Child abuse is the most difficult and traumatic experience that can target a child. In my 30-year-practice as a matrimonial lawyer, I have discovered that child abuse is often a result of father absence. The presence of a responsible father is critical to combating child abuse.
When the biological father is guilty of abuse, a specialist’s intervention is often a must. A psychologist or a psychiatrist who specializes in that area can hopefully be a life saver. In appropriate cases, children must be removed from the abusive parental household and parental visitation should be therapeutically supervised or terminated until further order of court.
In my book, Fathers’ Rights, I teach fathers how to be the best parents they can be and how to protect their children. Many children fall victims of abuse because their fathers are kicked to the curb by the legal system and can’t protect them. I have written at the top of page 47 in my book a significant fact that contributes to abuse:
“The absence of a biological father increases by 900 percent a daughter’s vulnerability to rape and sexual abuse (often these assaults are committed by stepfathers or the boyfriends of custodial mothers).”
It is not the presence of a responsible biological father that puts his children at risk, it is his absence.
I have used significant research in my book. For example, research indicates that compared to living with both parents, living in a single-parent home doubles the risk that a child will suffer physical, emotional, or educational neglect. As I stated in my book, several psychologists have documented the developmental difficulties endured by fatherless children, such as low self-esteem, poor school performance, hyperactivity, depression, withdrawal and several degrees of paranoia. Fatherless children continue to encounter educational, career, and relationship failures more than their peers from intact families.
It seems that our legal system’s definition of “support” must be expanded to include the love, nurturance, discipline, guidance, and companionship a child needs from both parents. In my book Fathers' Rights I used a study of 273,000 children who identified thirty requirements vital to a child’s successful growth and development. Parental availability, approachability, communicativeness and involvement were at the top of the list. The most valuable support a parent can provide isn’t payable in cash.
There is no doubt that the intense suffering and toxic trauma inflicted on fathers and children by judicial bias is extremely serious. According to the Census Bureau, 18 million US children live in single-parent homes. Only 3.5 percent of these kids live with their dads. Only one in six divorced dads sees his children once a week or more. These numbers speak volumes about the current gaps in the judicial system when it comes to paternal involvement.
Being a father is the most fulfilling role a man can have. However, egalitarian fathers demonstrate greater involvement in their child’s life than those with traditional views. It seems that sometimes tradition plays a counter role in parenting. When traditional family structure becomes the reason a child is being abused then there is something terribly wrong with that tradition and the family who chooses to follow it. There is no excuse for child abuse.

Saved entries
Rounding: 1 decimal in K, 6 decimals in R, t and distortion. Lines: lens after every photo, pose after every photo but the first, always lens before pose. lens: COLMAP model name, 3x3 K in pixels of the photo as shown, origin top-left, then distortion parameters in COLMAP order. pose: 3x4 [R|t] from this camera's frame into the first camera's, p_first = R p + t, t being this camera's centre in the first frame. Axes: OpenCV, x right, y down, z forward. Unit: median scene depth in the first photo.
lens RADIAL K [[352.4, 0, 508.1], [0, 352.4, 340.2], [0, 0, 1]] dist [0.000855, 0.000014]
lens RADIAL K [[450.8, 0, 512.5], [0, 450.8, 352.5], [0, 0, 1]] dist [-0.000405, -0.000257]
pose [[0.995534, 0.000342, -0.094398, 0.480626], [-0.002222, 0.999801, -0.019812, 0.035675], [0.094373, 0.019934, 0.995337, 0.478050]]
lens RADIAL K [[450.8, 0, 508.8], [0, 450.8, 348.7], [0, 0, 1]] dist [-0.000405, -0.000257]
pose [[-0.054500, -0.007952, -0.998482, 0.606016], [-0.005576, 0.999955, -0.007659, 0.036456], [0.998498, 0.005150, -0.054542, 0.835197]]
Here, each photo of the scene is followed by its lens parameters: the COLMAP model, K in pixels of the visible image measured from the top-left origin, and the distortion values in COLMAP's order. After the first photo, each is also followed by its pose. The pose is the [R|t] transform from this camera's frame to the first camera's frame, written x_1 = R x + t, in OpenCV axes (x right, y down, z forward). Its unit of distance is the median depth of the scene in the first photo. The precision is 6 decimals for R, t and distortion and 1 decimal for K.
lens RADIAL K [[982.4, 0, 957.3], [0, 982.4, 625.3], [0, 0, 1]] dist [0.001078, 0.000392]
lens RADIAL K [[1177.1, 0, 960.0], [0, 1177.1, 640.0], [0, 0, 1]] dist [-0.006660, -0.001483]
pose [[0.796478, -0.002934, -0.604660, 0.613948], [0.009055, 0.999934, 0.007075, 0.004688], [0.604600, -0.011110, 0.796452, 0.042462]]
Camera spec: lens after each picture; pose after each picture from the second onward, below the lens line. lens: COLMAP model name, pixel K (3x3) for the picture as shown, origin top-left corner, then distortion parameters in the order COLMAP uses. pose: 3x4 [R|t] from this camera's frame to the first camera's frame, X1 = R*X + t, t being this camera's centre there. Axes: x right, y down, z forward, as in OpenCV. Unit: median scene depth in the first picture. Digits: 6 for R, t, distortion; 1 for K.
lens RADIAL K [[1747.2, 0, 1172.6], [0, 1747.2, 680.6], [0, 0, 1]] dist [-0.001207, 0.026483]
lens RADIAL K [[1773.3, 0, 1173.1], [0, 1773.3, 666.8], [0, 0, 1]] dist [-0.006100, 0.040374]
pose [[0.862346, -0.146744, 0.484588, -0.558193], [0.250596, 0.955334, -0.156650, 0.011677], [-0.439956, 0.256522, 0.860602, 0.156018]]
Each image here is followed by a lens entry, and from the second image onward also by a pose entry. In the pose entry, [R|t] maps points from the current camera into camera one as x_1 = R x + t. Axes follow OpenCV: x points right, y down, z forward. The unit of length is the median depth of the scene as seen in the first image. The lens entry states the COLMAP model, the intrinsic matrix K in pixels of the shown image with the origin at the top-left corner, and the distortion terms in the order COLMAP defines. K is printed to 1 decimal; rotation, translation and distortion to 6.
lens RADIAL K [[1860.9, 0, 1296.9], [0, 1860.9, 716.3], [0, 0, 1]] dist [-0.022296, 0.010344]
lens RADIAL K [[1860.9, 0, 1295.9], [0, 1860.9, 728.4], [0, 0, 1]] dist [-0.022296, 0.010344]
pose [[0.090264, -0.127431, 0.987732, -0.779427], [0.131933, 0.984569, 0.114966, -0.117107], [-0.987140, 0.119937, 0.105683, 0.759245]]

◆ Task requirements
Which developmental difficulties of fatherless children does the article on father absence and child abuse say psychologists have documented? The saved entries are unrelated to the article on father absence and child abuse.

◆ Result below
- Low self-esteem
- Poor school performance
- Hyperactivity
- Depression
- Withdrawal
- Several degrees of paranoia